Parce que l’imaginaire y est chez lui autant que la réalité la plus concrète, parce qu’il célèbre les mots et l’être humain, parce qu’il est le royaume de l’artifice sur lequel affleure l’éternelle énigme, parce qu’il réunit dans une même émotion ceux, en chair et en os, qui sont assis dans la salle, et ceux, en chair et en os, qui jouent sur la scène, parce qu’il est le lieu par excellence d’un travail collectif réunissant plusieurs métiers qui font de lui la métaphore d’une société vivante et créatrice, où chacun, quelque soit sa fonction, est indispensable, « le Théâtre » ne pouvait que séduire Mirabilia, et nous sommes particulièrement heureux de lui donner la parole en ce printemps 2021, alors que les théâtres sont réduits au silence depuis un an.

Donner la parole, et non « parler au nom de », a été d’emblée l’intention et le but. L’option d’un numéro entièrement composé d’entretiens s’est très vite imposée. Et nous espérons que, dans le passage de l’oral à l’écrit, la voix qui raconte aura gardé toute la spontanéité et la passion de celle ou de celui qui a bien voulu nous répondre. Car si le théâtre est fait d’interrogations autour d’un texte, de techniques sophistiquées et de bouts de ficelle, de rencontres et de tâtonnements, de confrontations et d’affinités, il est aussi et surtout le fruit d’une passion souvent née dans l’enfance.

Etranges métiers que ceux qui concourent à la création d’une pièce, jusqu’au lever de rideau, le jour de « la première » ! Eric Ruf nous rappelait que les comédiens étaient, du temps de Molière, privés de sépulture en « terre consacrée » comme les juifs, les protestants et les suicidés. Et Bertrand Couderc s’étonne toujours de cet « impalpable » avec lequel il travaille depuis des décennies : la lumière. Même étonnement émerveillé chez le scénographe Alain Batifoulier qui construit peu à peu un univers entièrement fictif pour être entièrement « vrai » dans lequel évolueront des personnages. Et même plaisir d’une recherche minutieuse et patiente chez Sarah Leterrier, qui habille une Ophélie d’hier ou d’aujourd’hui et un Hamlet. Reste un personnage central parce qu’à la croisée des chemins : le metteur en scène. Avec sa sensibilité à fleur de peau et son admirable sincérité, Eric Ruf, metteur en scène lui-même, nous parle de son métier et des maîtres qu’il a cotoyés . Reste aussi celui qui, de nos jours, est souvent réduit à la plus grande discrétion, voire carrément éclipsé : l’auteur, dont Jean-Michel Rives prend la défense, haut et fort. Reste enfin que le théâtre n’est pas qu’une entreprise citadine : Céline Codogno et Alexandre Colas, codirecteurs de La Compagnie du Théâtre, sillonnent les routes du Perche depuis quinze ans et, disent-ils : « Nous avons toujours vécu et travaillé en accord avec nous-mêmes, avec nos idées, et nous en sommes fiers. Et puis on a vraiment pris plaisir à ce que nous faisions ! »
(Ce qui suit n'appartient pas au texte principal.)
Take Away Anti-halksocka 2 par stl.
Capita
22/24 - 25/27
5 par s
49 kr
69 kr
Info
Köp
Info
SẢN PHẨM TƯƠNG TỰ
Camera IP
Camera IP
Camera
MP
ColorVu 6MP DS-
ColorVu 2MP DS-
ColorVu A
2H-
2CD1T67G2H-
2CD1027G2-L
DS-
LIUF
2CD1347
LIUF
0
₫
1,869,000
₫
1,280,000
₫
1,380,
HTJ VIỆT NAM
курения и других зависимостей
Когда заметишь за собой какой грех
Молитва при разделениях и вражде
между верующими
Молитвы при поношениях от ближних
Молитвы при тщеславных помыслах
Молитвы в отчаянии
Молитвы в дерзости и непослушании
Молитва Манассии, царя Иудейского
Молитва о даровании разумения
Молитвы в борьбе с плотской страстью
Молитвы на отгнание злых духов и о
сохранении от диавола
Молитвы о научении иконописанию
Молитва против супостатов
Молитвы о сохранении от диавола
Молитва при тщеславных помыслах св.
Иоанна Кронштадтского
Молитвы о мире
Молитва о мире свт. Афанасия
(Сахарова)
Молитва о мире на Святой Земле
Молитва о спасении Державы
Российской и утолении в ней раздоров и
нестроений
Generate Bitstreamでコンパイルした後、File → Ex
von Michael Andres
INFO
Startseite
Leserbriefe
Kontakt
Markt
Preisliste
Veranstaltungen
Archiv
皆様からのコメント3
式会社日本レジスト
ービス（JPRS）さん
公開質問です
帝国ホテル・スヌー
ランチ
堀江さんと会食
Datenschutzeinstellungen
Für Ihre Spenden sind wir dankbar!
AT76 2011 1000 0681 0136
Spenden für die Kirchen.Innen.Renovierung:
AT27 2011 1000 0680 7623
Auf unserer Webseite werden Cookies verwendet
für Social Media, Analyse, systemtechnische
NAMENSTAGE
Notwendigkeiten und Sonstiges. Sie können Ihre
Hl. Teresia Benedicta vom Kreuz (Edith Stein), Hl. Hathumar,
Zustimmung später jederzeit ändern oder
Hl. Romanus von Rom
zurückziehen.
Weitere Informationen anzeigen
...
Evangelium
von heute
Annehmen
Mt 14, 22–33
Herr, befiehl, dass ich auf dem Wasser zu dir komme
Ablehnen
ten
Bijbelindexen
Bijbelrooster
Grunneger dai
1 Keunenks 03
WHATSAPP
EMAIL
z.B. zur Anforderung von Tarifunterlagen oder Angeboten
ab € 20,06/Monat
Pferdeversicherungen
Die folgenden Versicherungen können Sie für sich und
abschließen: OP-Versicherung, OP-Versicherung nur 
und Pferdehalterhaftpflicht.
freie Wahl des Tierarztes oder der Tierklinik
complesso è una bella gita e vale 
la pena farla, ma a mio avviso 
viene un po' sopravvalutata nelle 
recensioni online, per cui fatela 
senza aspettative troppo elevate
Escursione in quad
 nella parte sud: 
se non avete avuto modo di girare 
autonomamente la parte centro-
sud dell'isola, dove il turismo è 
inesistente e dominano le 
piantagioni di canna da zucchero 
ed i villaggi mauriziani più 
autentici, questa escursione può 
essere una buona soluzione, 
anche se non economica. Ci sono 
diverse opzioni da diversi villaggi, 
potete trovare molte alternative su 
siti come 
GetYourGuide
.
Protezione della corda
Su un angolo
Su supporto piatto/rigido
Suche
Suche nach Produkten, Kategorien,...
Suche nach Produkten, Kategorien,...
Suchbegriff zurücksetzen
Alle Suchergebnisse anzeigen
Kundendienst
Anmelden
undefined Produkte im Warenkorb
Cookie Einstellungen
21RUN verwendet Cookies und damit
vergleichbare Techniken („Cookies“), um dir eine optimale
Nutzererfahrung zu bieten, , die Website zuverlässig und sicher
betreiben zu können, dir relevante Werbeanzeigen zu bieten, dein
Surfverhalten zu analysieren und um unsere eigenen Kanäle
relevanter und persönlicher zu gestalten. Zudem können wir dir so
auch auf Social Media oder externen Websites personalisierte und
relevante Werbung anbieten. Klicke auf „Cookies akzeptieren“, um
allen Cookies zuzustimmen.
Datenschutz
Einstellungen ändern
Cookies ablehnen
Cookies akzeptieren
La boucle, cependant, ne serait pas bouclée si nous ne revenions pas aux comédiens : Mirabilia a choisi d’interroger les comédiens de demain par l’intermédiaire de Garance Robert de Macy et Richard Le Gall, tous deux en dernière année du Conservatoire national d’Art dramatique à Paris : l’avenir appartient à leurs rêves et à leurs espoirs. Et le public ? Le public qui manque si cruellement aujourd’hui aux théâtres et gens de théâtre comme ceux-ci nous manquent ! Il est là. C’est lui qui ouvre le numéro, avec Karim Haouadeg, qui nous livre ses souvenirs enthousiastes de spectateur et de critique.

Comme pour tout sujet choisi par Mirabilia, ce seizième numéro ne pouvait qu’aborder un thème trop vaste pour tenir dans un nombre fini de pages. Mais nous espérons que les photographies qui le ponctuent ainsi que les frises d’Alain Batifoulier ne feront que redoubler le désir, que nous savons être aussi le vôtre, de voir les théâtres rouvrir leurs portes et revivre enfin !
Tous nos remerciements vont également à Aline Jones-Gorlin, Mélinée Moreau et Carole Reppel.